**Requirement:** Copy the text of every row below word for word and line for line. Leave the pictures out of your copy.
__________
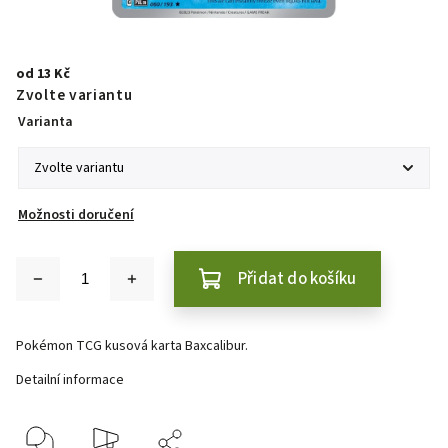
od
13 Kč
Zvolte variantu
Varianta
Možnosti doručení
Přidat do košíku
Pokémon TCG kusová karta Baxcalibur.
Detailní informace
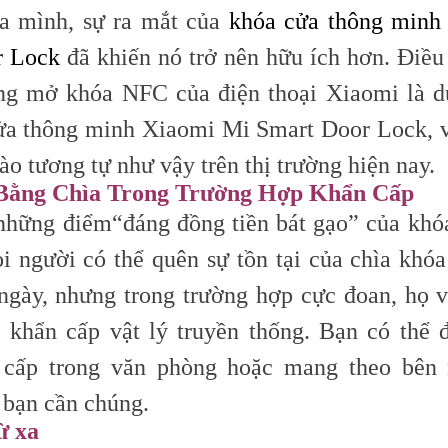
ủa mình, sự ra mắt của
khóa cửa thông minh
r Lock
đã khiến nó trở nên hữu ích hơn. Điều
ng mở khóa NFC của điện thoại Xiaomi là d
ửa thông minh Xiaomi Mi Smart Door Lock, 
o tương tự như vậy trên thị trường hiện nay.
ằng Chìa Trong Trường Hợp Khẩn Cấp
 những điểm
“đáng
đồng tiền bát gạo” của khó
i người có thể quên sự tồn tại của chìa khóa
ngày, nhưng trong trường hợp cực đoan, họ 
 khẩn cấp vật lý truyền thống. Bạn có thể đ
 cấp trong văn phòng hoặc mang theo bên 
 bạn cần chúng.
ừ xa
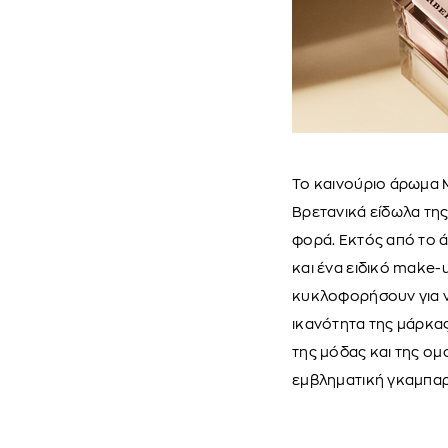
Το καινούριο άρωμα M
Βρετανικά είδωλα της
φορά. Εκτός από το 
και ένα ειδικό make-
κυκλοφορήσουν για ν
ικανότητα της μάρκα
της μόδας και της ομ
εμβληματική γκαμπαρν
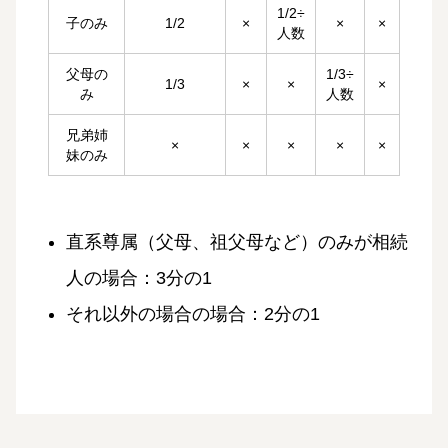
1/2÷
子のみ
1/2
×
×
×
人数
父母の
1/3÷
1/3
×
×
×
み
人数
兄弟姉
×
×
×
×
×
妹のみ
直系尊属（父母、祖父母など）のみが相続
人の場合：3分の1
それ以外の場合の場合：2分の1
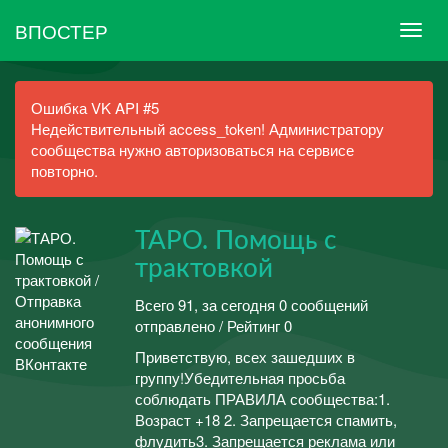
ВПОСТЕР
Ошибка VK API #5
Недействительный access_token! Администратору
сообщества нужно авторизоваться на сервисе
повторно.
ТАРО. Помощь с
трактовкой
Всего 91, за сегодня 0 сообщений
отправлено / Рейтинг 0
Приветствую, всех зашедших в
группу!Убедительная просьба
соблюдать ПРАВИЛА сообщества:1.
Возраст +18 2. Запрещается спамить,
флудить3. Запрещается реклама или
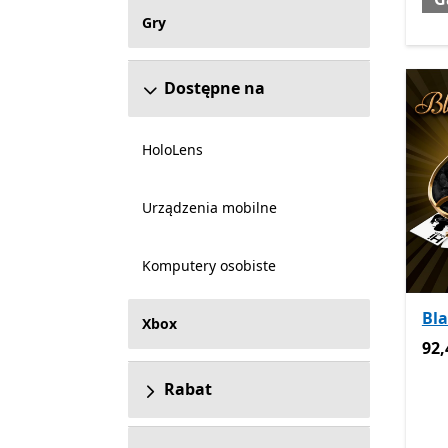
Gry
Dostępne na
HoloLens
Urządzenia mobilne
Komputery osobiste
Bla
Xbox
92,
92,
Rabat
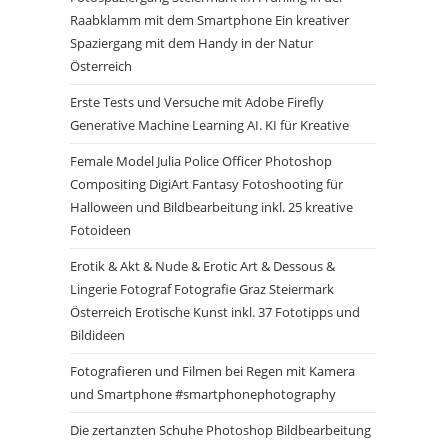
Raabklamm mit dem Smartphone Ein kreativer
Spaziergang mit dem Handy in der Natur
Österreich
Erste Tests und Versuche mit Adobe Firefly
Generative Machine Learning AI. KI für Kreative
Female Model Julia Police Officer Photoshop
Compositing DigiArt Fantasy Fotoshooting für
Halloween und Bildbearbeitung inkl. 25 kreative
Fotoideen
Erotik & Akt & Nude & Erotic Art & Dessous &
Lingerie Fotograf Fotografie Graz Steiermark
Österreich Erotische Kunst inkl. 37 Fototipps und
Bildideen
Fotografieren und Filmen bei Regen mit Kamera
und Smartphone #smartphonephotography
Die zertanzten Schuhe Photoshop Bildbearbeitung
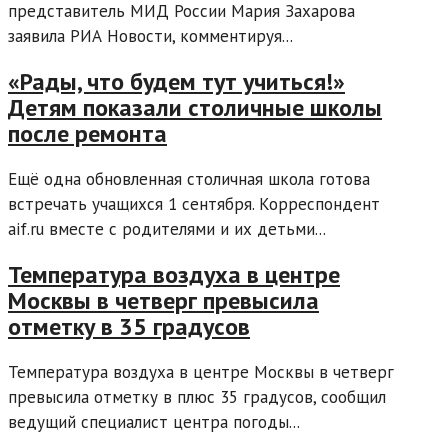
представитель МИД России Мария Захарова
заявила РИА Новости, комментируя...
«Рады, что будем тут учиться!»
Детям показали столичные школы
после ремонта
Ещё одна обновленная столичная школа готова
встречать учащихся 1 сентября. Корреспондент
aif.ru вместе с родителями и их детьми...
Температура воздуха в центре
Москвы в четверг превысила
отметку в 35 градусов
Температура воздуха в центре Москвы в четверг
превысила отметку в плюс 35 градусов, сообщил
ведущий специалист центра погоды...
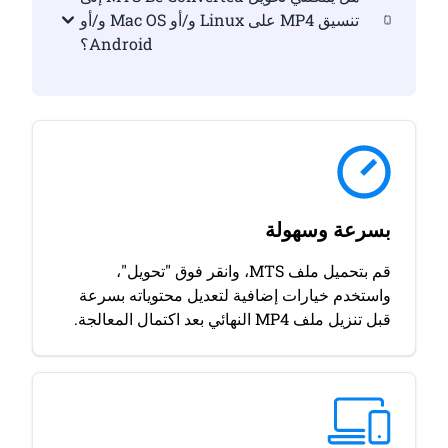
تنسيق MP4 على Linux و/أو Mac OS و/أو
Android؟
بسرعة وسهولة
قم بتحميل ملف MTS، وانقر فوق "تحويل"،
واستخدم خيارات إضافية لتعديل محتوياته بسرعة
قبل تنزيل ملف MP4 النهائي بعد اكتمال المعالجة.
__________
**Output:**
od
13 Kč
Zvolte variantu
Varianta
Možnosti doručení
Přidat do košíku
Pokémon TCG kusová karta Baxcalibur.
Detailní informace
ủa mình, sự ra mắt của
khóa cửa thông minh
r Lock
đã khiến nó trở nên hữu ích hơn. Điều
ng mở khóa NFC của điện thoại Xiaomi là d
ửa thông minh Xiaomi Mi Smart Door Lock, 
o tương tự như vậy trên thị trường hiện nay.
ằng Chìa Trong Trường Hợp Khẩn Cấp
 những điểm
“đáng
đồng tiền bát gạo” của khó
i người có thể quên sự tồn tại của chìa khóa
ngày, nhưng trong trường hợp cực đoan, họ 
 khẩn cấp vật lý truyền thống. Bạn có thể đ
 cấp trong văn phòng hoặc mang theo bên 
 bạn cần chúng.
ừ xa
Το καινούριο άρωμα M
Βρετανικά είδωλα της
φορά. Εκτός από το 
και ένα ειδικό make-
κυκλοφορήσουν για ν
ικανότητα της μάρκα
της μόδας και της ομ
εμβληματική γκαμπαρν
1/2÷
子のみ
1/2
×
×
×
人数
父母の
1/3÷
1/3
×
×
×
み
人数
兄弟姉
×
×
×
×
×
妹のみ
直系尊属（父母、祖父母など）のみが相続
人の場合：3分の1
それ以外の場合の場合：2分の1
ВПОСТЕР
Ошибка VK API #5
Недействительный access_token! Администратору
сообщества нужно авторизоваться на сервисе
повторно.
ТАРО. Помощь с
трактовкой
Всего 91, за сегодня 0 сообщений
отправлено / Рейтинг 0
Приветствую, всех зашедших в
группу!Убедительная просьба
соблюдать ПРАВИЛА сообщества:1.
Возраст +18 2. Запрещается спамить,
флудить3. Запрещается реклама или
Gry
Dostępne na
HoloLens
Urządzenia mobilne
Komputery osobiste
Bla
Xbox
92,
92,
Rabat
Raabklamm mit dem Smartphone Ein kreativer
Spaziergang mit dem Handy in der Natur
Österreich
Erste Tests und Versuche mit Adobe Firefly
Generative Machine Learning AI. KI für Kreative
Female Model Julia Police Officer Photoshop
Compositing DigiArt Fantasy Fotoshooting für
Halloween und Bildbearbeitung inkl. 25 kreative
Fotoideen
Erotik & Akt & Nude & Erotic Art & Dessous &
Lingerie Fotograf Fotografie Graz Steiermark
Österreich Erotische Kunst inkl. 37 Fototipps und
Bildideen
Fotografieren und Filmen bei Regen mit Kamera
und Smartphone #smartphonephotography
Die zertanzten Schuhe Photoshop Bildbearbeitung
представитель МИД России Мария Захарова
заявила РИА Новости, комментируя...
«Рады, что будем тут учиться!»
Детям показали столичные школы
после ремонта
Ещё одна обновленная столичная школа готова
встречать учащихся 1 сентября. Корреспондент
aif.ru вместе с родителями и их детьми...
Температура воздуха в центре
Москвы в четверг превысила
отметку в 35 градусов
Температура воздуха в центре Москвы в четверг
превысила отметку в плюс 35 градусов, сообщил
ведущий специалист центра погоды...
تنسيق MP4 على Linux و/أو Mac OS و/أو
Android؟
بسرعة وسهولة
قم بتحميل ملف MTS، وانقر فوق "تحويل"،
واستخدم خيارات إضافية لتعديل محتوياته بسرعة
قبل تنزيل ملف MP4 النهائي بعد اكتمال المعالجة.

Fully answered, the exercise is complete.